Thérèse Stopnicki n'a su qu'après la guerre ce qui était arrivé aux siens : " Pendant très très longtemps, j'ai rêvé la nuit que l'un ou l'autre avaient réussi à s'échapper et revenait, mais malheureusement, ce n'était pas le cas ". Elle n'a jamais pu fonder de famille : " Dans chaque enfant que je voyais, c'était mes petites soeurs ". En 1988, elle a rencontré Mme Deysieux qui avait recueilli ses petites soeurs lors de l'arrestation des parents : " Elle m'a dit que le garde champêtre était venu et lui avait donné un avis de la préfecture pour qu'elle ramène les enfants à Bordeaux. Elle était très malheureuse, elle les aurait gardées ". Les photos des deux enfants sont projetées sur les écrans de la salle d'audience. Elle lui a aussi remis la dernière lettre de sa mère écrite du camp de Mérignac : " C'est tout ce qui me reste de ma maman ".

"Devant Dieu"

Armand Benifla, 72 ans, légèrement voûté, les cheveux très blancs, a déjà témoigné le mois dernier pour son frère, Adolphe, déporté le 18 juillet 1942. Aujourd'hui, ce retraité qui vit à Paris, évoque la mémoire de son père, Moise, 47 ans, brocanteur à Mériadeck, arrêté en mars 1942, détenu à Mérignac, déporté le 26 août sur le mur de l'atlantique et libéré en mai 1944 .

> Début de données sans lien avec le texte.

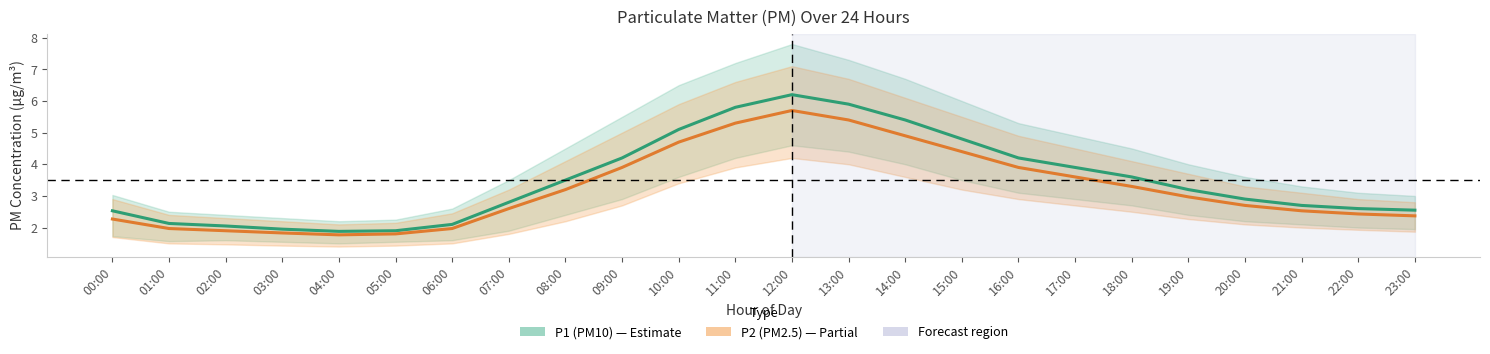

What is the sum of all P2 (PM2.5) values?

77.4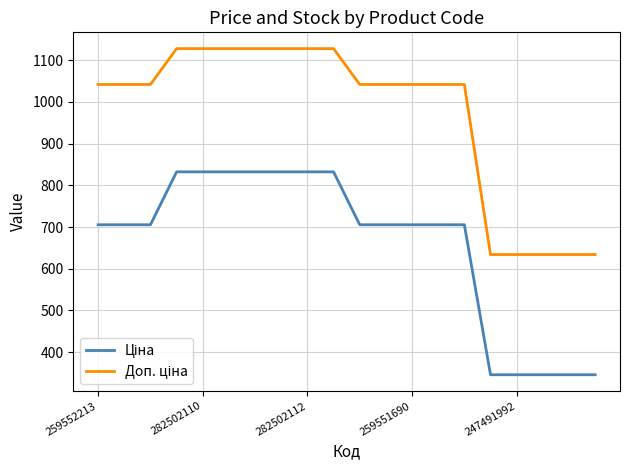

What is the greatest value displayed?

1128.0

Par contre, le grand père de Juliette Benzazon, Simon Drai, 62 ans, fripier dans ce même quartier de Mériadeck, et son grand oncle, Saadia Benaim, 60 ans, cordonnier, ne sont pas revenus d'Auschwitz. Cette dame de 62 ans, énergique et passionnée, les cheveux blancs coiffés en arrière, est partie civile depuis 16 ans. Elle témoigne des humiliations de la petite écolière de 12 ans qui portait une étoile jaune et de la douleur d'avoir perdu plusieurs autres membres de sa famille dans ce convoi et celui de janvier 1944 : " J'ai transmis ma peine et mon caractère révolté à mes enfants ". Avec son franc-parler, elle se tourne vers Maurice Papon et lance : " Le jour où il se retrouvera devant Dieu, il n'y aura ni ministre, ni historien pour l'en sortir ".
René Jacob, 72 ans, retraité à Sarrebourg, costume gris et couronne de cheveux blancs, est le dernier à s'avancer à la barre. En 1940, sa famille, de souche lorraine, s'est réfugiée à Cérons. Avec son père, il a travaillé dans les vignes et les bois à Illats et Landiras. Le 28 mars 1942, de retour du travail, le père et le fils ont été arrêtés par les gendarmes de Podensac, après le couvre-feu : " Tout le village était à notre porte pour les supplier de nous laisser tranquilles. Les maires de Cérons et d'Illats sont même intervenus mais il n'y a rien eu à faire ". Jugés et condamnés par les Allemands, le fils a été libéré au début de l'été, mais le père a été déporté. Il se souvient surtout d'une phrase : " Pauvres de vous, avec le nouveau secrétaire général, vous n'allez pas être de la fête ! ". René Jacob a également perdu sa mère, son oncle, et deux tantes dans la rafle et le convoi de janvier 1944.
Aujourd'hui, la cour d'assises devrait commencer l'examen du (troisième) convoi du 21 septembre 1942 où 71 juifs dont 12 enfants internés au Fort du Hâ et au camp de Mérignac ont été transférés à Drancy et déportés à Auschwitz.